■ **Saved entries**

—————

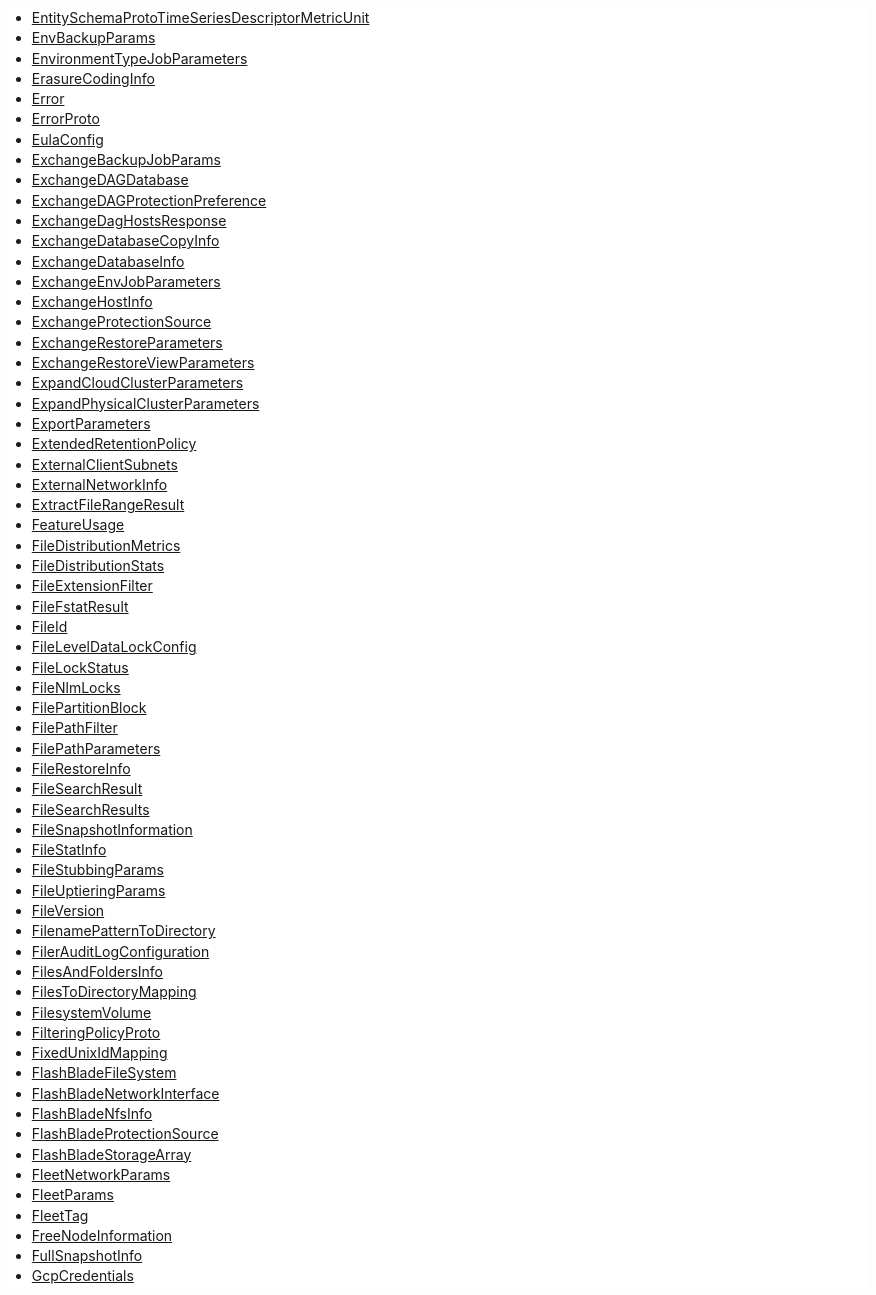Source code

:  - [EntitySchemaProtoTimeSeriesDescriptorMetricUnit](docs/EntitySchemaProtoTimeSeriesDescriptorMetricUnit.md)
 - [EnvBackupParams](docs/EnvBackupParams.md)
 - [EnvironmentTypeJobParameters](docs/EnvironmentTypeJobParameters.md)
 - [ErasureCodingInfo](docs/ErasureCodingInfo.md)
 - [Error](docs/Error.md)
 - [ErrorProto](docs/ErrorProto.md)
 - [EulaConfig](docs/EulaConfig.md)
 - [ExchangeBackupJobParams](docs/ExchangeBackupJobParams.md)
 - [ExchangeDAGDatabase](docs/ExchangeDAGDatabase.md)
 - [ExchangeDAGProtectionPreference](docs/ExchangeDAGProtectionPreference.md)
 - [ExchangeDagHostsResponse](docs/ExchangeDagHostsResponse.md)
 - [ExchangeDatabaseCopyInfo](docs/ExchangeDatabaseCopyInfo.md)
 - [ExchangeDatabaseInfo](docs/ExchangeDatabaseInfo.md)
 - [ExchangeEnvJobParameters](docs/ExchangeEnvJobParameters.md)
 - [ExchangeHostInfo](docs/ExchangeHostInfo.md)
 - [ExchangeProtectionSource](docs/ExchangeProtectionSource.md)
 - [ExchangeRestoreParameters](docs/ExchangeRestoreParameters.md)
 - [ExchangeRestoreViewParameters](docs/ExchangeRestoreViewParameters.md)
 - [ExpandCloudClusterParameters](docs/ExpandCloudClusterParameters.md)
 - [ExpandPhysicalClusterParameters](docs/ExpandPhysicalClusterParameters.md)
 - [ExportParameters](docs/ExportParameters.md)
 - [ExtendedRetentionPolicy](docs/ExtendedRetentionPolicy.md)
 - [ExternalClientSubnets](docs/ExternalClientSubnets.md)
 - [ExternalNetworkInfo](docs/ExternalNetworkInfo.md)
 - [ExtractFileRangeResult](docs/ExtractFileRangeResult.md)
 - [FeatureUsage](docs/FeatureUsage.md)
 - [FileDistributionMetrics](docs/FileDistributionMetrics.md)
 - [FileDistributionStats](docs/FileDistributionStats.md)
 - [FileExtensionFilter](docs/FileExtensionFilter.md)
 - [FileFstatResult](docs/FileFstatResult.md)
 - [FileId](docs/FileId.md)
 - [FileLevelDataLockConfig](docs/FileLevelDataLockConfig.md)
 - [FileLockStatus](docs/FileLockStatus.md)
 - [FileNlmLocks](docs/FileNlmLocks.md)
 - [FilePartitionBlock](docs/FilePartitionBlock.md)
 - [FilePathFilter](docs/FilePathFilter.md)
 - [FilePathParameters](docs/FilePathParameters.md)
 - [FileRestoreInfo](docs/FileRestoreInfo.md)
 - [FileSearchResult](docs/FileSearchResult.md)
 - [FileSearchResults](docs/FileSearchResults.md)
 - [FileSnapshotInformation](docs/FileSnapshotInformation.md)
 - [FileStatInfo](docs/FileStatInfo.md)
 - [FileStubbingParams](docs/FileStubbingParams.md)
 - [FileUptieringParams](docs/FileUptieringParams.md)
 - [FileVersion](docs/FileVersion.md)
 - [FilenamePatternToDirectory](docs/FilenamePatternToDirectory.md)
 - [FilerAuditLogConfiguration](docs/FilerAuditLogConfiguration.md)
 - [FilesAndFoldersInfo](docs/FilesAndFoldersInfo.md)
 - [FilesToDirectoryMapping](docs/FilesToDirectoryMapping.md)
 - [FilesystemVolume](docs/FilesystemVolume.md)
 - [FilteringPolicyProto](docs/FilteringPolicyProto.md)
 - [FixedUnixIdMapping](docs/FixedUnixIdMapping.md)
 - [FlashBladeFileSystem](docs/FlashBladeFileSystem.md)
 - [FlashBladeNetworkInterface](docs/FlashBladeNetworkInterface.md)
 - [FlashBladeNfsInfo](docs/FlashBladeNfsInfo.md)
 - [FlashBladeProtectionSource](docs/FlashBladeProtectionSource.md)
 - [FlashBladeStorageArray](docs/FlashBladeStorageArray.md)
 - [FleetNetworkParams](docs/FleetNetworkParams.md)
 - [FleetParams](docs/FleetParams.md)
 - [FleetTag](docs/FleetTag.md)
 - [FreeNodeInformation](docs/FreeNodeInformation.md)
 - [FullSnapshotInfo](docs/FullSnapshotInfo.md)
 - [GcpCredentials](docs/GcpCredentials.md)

—————

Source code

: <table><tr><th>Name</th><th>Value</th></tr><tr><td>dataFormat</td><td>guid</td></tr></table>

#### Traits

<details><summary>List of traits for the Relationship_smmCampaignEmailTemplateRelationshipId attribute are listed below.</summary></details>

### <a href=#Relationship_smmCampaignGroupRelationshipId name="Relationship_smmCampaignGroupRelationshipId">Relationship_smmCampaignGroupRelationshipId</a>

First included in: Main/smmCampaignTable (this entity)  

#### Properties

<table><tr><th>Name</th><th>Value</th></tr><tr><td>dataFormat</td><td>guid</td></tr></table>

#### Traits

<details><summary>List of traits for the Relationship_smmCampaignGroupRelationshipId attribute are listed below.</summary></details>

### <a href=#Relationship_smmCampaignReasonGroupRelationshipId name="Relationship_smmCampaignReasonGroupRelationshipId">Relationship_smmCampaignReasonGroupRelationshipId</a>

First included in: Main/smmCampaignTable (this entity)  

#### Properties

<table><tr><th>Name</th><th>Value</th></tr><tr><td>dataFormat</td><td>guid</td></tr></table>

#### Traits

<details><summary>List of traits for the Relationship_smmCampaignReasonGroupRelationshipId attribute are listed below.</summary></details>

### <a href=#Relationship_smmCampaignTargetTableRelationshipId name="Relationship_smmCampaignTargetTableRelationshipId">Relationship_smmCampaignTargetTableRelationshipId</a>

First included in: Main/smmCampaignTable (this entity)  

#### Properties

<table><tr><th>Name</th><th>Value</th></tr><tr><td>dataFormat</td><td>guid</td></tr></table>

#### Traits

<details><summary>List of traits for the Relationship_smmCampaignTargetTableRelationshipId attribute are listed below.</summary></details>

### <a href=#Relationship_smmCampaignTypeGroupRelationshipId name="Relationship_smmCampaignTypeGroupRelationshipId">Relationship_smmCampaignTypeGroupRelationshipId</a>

—————

■ **Task directions**
Render the lines between the one holding "### <a href=#Relationship_smmCampaignTargetTableRelationshipId" and the one holding "### <a href=#Relationship_smmCampaignTypeGroupRelationshipId", inclusive, as a Markdown table with the columns Index and Line. Number each line and leave out the blank ones.

■ **Answer**
| Index | Line |
|---|---|
| 1 | ### <a href=#Relationship_smmCampaignTargetTableRelationshipId name="Relationship_smmCampaignTargetTableRelationshipId">Relationship_smmCampaignTargetTableRelationshipId</a> |
| 2 | First included in: Main/smmCampaignTable (this entity)   |
| 3 | #### Properties |
| 4 | <table><tr><th>Name</th><th>Value</th></tr><tr><td>dataFormat</td><td>guid</td></tr></table> |
| 5 | #### Traits |
| 6 | <details><summary>List of traits for the Relationship_smmCampaignTargetTableRelationshipId attribute are listed below.</summary></details> |
| 7 | ### <a href=#Relationship_smmCampaignTypeGroupRelationshipId name="Relationship_smmCampaignTypeGroupRelationshipId">Relationship_smmCampaignTypeGroupRelationshipId</a> |